Duyma sorununa neden olur mu?
İç kulak kristal hastalığında çok şiddetli, kısa süreli baş dönmesi atakları oluşur. Baş dönmesi, yatarken bir yandan diğer yana dönmeler ve/veya yukarı bakma ya da aşağı eğilmeler ile tetiklenir. Beraberinde işitme azalması, kulak çınlaması ya da uğultusu gibi yakınmalar yoktur. Dönme atakları dışında hayatı etkileyen başka bir probleme yol açmaz. Tedavisi için diyet yapmaya, ilaç kullanmaya ya da herhangi bir ameliyata gerek yoktur. Hastalığın odağı doğru anlaşılırsa, özel manevralar ile kolayca tedavi edilebilir.
Tanı nasıl konuyor?
Kristal hastalığın tanısında fiziki yöntemler kullanılırken, tanı aşamasında baş dönmesi şikayetiyle başvuran hastanın yakınmaları dikkatle sorgulanır, şikayetlerin başlayış ve oluş şekli aydınlatılır ve eşlik eden diğer yakınmalar etraflıca tespit edilir. Kulak-burun-boğaz muayenesi ve beyin-beyincik fonksiyonlarına yönelik nörolojik muayeneler yapılır. İç kulak hareket sensörlerinin fonksiyonları özel muayene yöntemleriyle incelenir. Sadece fiziki muayene yöntemleriyle tespit edilebilen kristal hastalığı için; kan testine, laboratuvar uygulamalarına ve filme gerek yoktur.
Kristal hastalığının tanısı için, serbest halde yüzen kristallerin hangi kulakta, hangi kanala kaçtığı tespit edilmelidir. Kristal hastalığının hangi kulakta olduğunun tespit edilmesi karışık fiziki muayene yöntemleri gerektirir ve her bir durumun incelenmesi için özel tanı manevraları vardır. Hastalık genellikle tek bir kulakta ve tek bir kanalın tutulumuyla görülse de, son derece karışık durumlarla da karşılaşılabilmektedir. Hastalığın tedavisi de yine fiziksel manevralarla, başka müdahaleye gerek olmadan yapılmaktadır.

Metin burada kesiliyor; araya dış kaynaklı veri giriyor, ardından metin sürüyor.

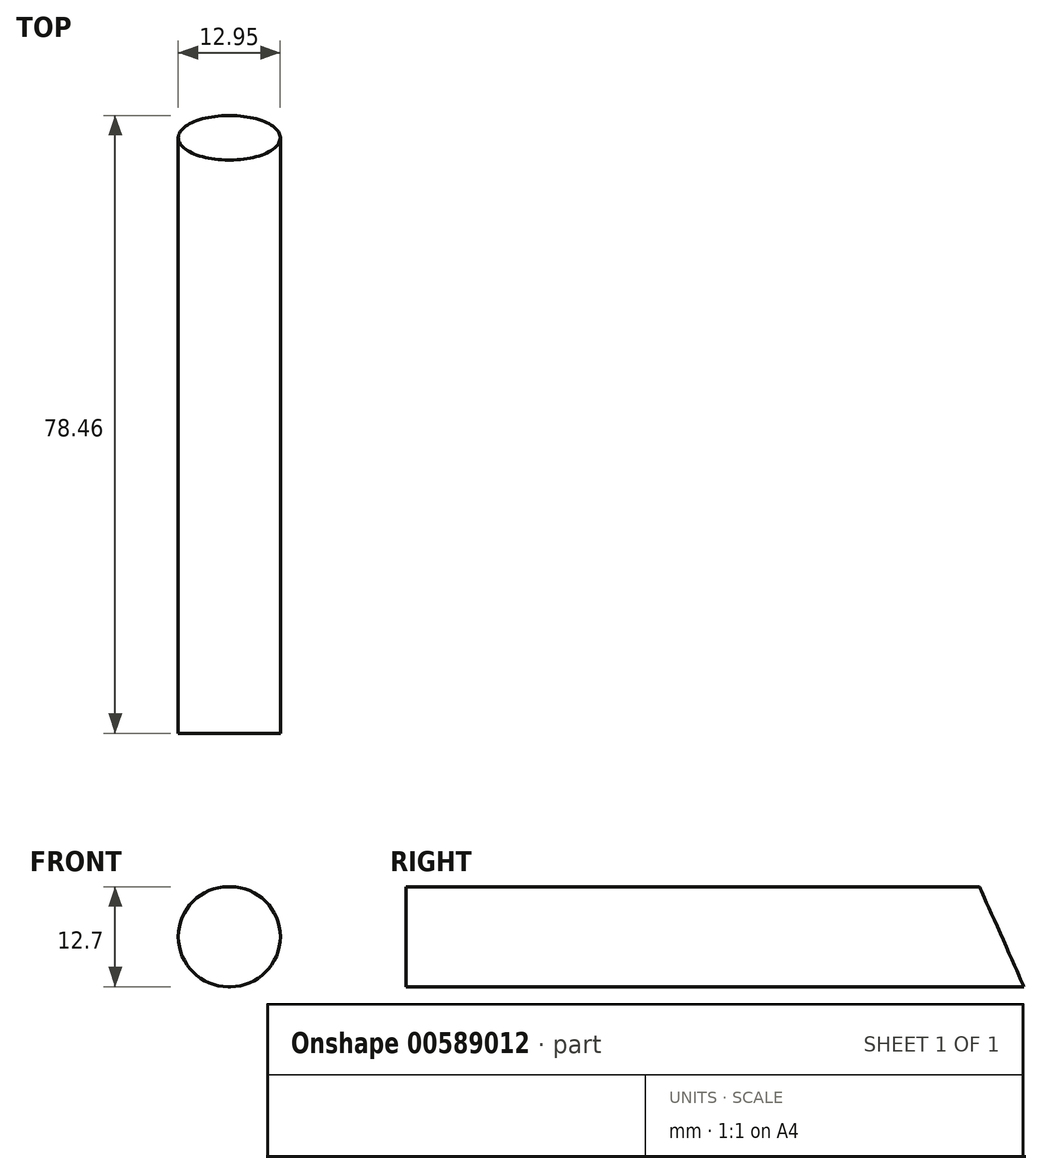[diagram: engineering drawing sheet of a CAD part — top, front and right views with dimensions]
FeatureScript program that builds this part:
annotation { "Feature Type Name" : "Feature", "Feature Type Description" : "" }
export const myFeature = defineFeature(function(context is Context, id is Id, definition is map)
    precondition{}
    {
        {
            var Q0;
            Q0=qCreatedBy(makeId("Front.planeOp"),FACE);
            var sketch = newSketch(context, id + "F0", { "sketchPlane" : qUnion([Q0])});
            skCircle(sketch, "E0", {"center": v(-1.63, 0) * mm, "radius": 9.53 * mm});
            skSolve(sketch);
        }
        {
            var Q0;
            Q0=qCreatedBy(makeId("Right.planeOp"),FACE);
            var sketch = newSketch(context, id + "F1", { "sketchPlane" : qUnion([Q0])});
            skLineSegment(sketch, "E1", {"start": v(-39.23, 0) * mm, "end": v(-39.23, 12.7) * mm});
            skLineSegment(sketch, "E2", {"start": v(-39.23, 12.7) * mm, "end": v(33.58, 12.7) * mm});
            skLineSegment(sketch, "E3", {"start": v(33.58, 12.7) * mm, "end": v(39.23, 0) * mm});
            skLineSegment(sketch, "E4", {"start": v(39.23, 0) * mm, "end": v(-39.23, 0) * mm});
            skSolve(sketch);
        }
        {
            var Q0;
            Q0 = qSketchRegion(id + "F1", true);
            extrude(context, id + "F2", {"entities" : qUnion([Q0]), "depth" : 12.95 * mm, "offsetDistance" : 25.4 * mm});
        }
        {
            var Q0;
            Q0=makeQuery(id+"F2.opExtrude","CAP_EDGE",EDGE,{"disambiguationData":[OSD([sQuery(id+"F1.wireOp",EDGE,"E4")])],"isStart":false});
            var Q1;
            Q1=makeQuery(id+"F2.opExtrude","CAP_EDGE",EDGE,{"disambiguationData":[OSD([sQuery(id+"F1.wireOp",EDGE,"E2")])],"isStart":false});
            var Q2;
            Q2=makeQuery(id+"F2.opExtrude","CAP_EDGE",EDGE,{"disambiguationData":[OSD([sQuery(id+"F1.wireOp",EDGE,"E2")])],"isStart":true});
            var Q3;
            Q3=makeQuery(id+"F2.opExtrude","CAP_EDGE",EDGE,{"disambiguationData":[OSD([sQuery(id+"F1.wireOp",EDGE,"E4")])],"isStart":true});
            fillet(context, id + "F3", {"entities" : qUnion([Q0, Q1, Q2, Q3]), "radius" : 6.35 * mm, "tangentPropagation" : true, "allowEdgeOverflow" : false});
        }
    });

Hastalığın takibi nasıl yapılmalı?
Düzeltici manevra sonrasında hasta, 2 hafta boyunca ani baş ve boyun hareketlerinden kaçınmalı ve tutulan kulak altta kalacak şekilde yatmamalıdır. Hastalar hayati tehlike yaratabilecek durum ve pozisyonlardan uzak durmalıdır. Yapılan kontrol muayenesinden sonra bulgular düzelmiş ise kısıtlamalara son verilir.

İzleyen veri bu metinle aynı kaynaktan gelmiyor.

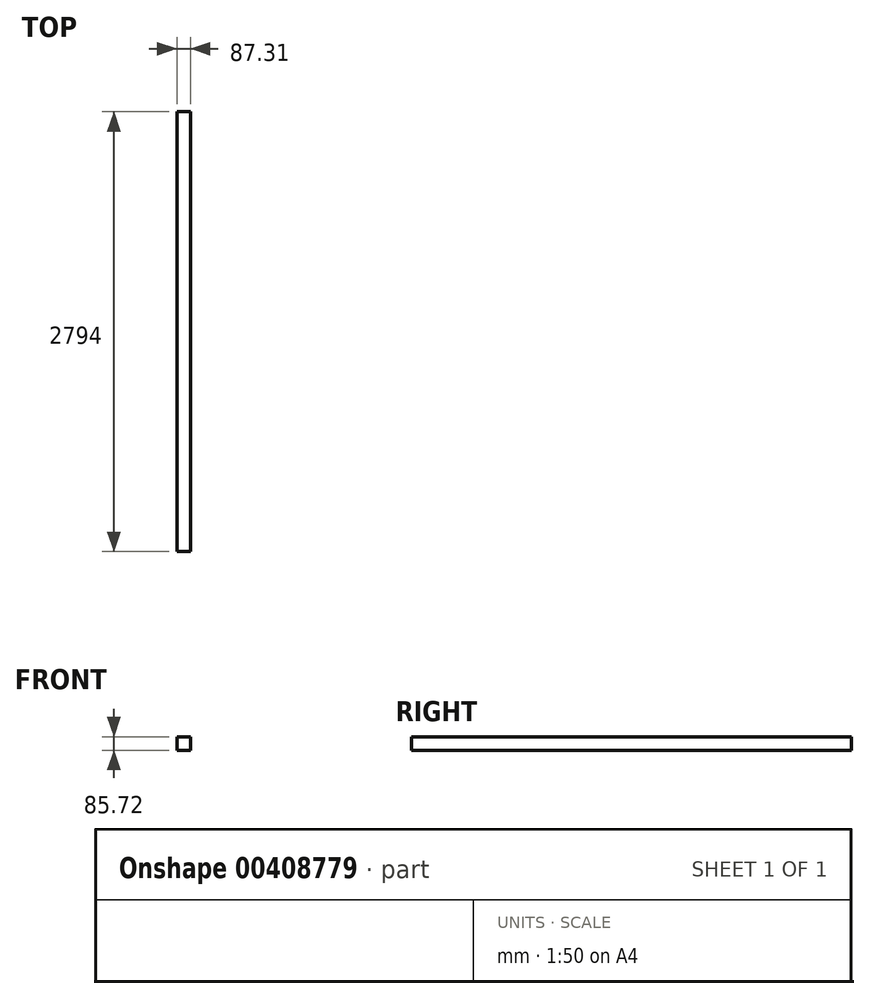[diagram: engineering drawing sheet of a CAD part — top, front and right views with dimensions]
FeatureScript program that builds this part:
annotation { "Feature Type Name" : "Feature", "Feature Type Description" : "" }
export const myFeature = defineFeature(function(context is Context, id is Id, definition is map)
    precondition{}
    {
        {
            var Q0;
            Q0=qCreatedBy(makeId("Front.planeOp"),FACE);
            var sketch = newSketch(context, id + "F0", { "sketchPlane" : qUnion([Q0])});
            skLineSegment(sketch, "E0.bottom", {"start": v(0, 0) * mm, "end": v(-87.31, 0) * mm});
            skLineSegment(sketch, "E0.top", {"start": v(0, 85.73) * mm, "end": v(-87.31, 85.73) * mm});
            skLineSegment(sketch, "E0.left", {"start": v(0, 0) * mm, "end": v(0, 85.72) * mm});
            skLineSegment(sketch, "E0.right", {"start": v(-87.31, 0) * mm, "end": v(-87.31, 85.72) * mm});
            skSolve(sketch);
        }
        {
            var Q0;
            Q0 = qSketchRegion(id + "F0", true);
            extrude(context, id + "F1", {"entities" : qUnion([Q0]), "depth" : 2794 * mm});
        }
    });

Kristal hastalığına ait yakınmalar, çeşitli manevra hareketleri ile tamamen düzelir, hastaların ek olarak herhangi bir ilaç kullanmalarına gerek yoktur. Ancak kristal hastalığına eşlik eden diğer denge yakınmalarının birlikte bulunması halinde, tanı için ek araştırmalar ve ilaç tedavileri gerekebilir. Kontrol muayenelerinde hastalığın devam ettiği tespit edilirse, düzeltici manevralar tekrarlanmalıdır. İki haftalık aralarla toplam üç kez düzeltici manevra yapılmasına rağmen hala yakınmalar devam ediyorsa mutlaka ayırıcı tanı çalışmaları yapılmalıdır.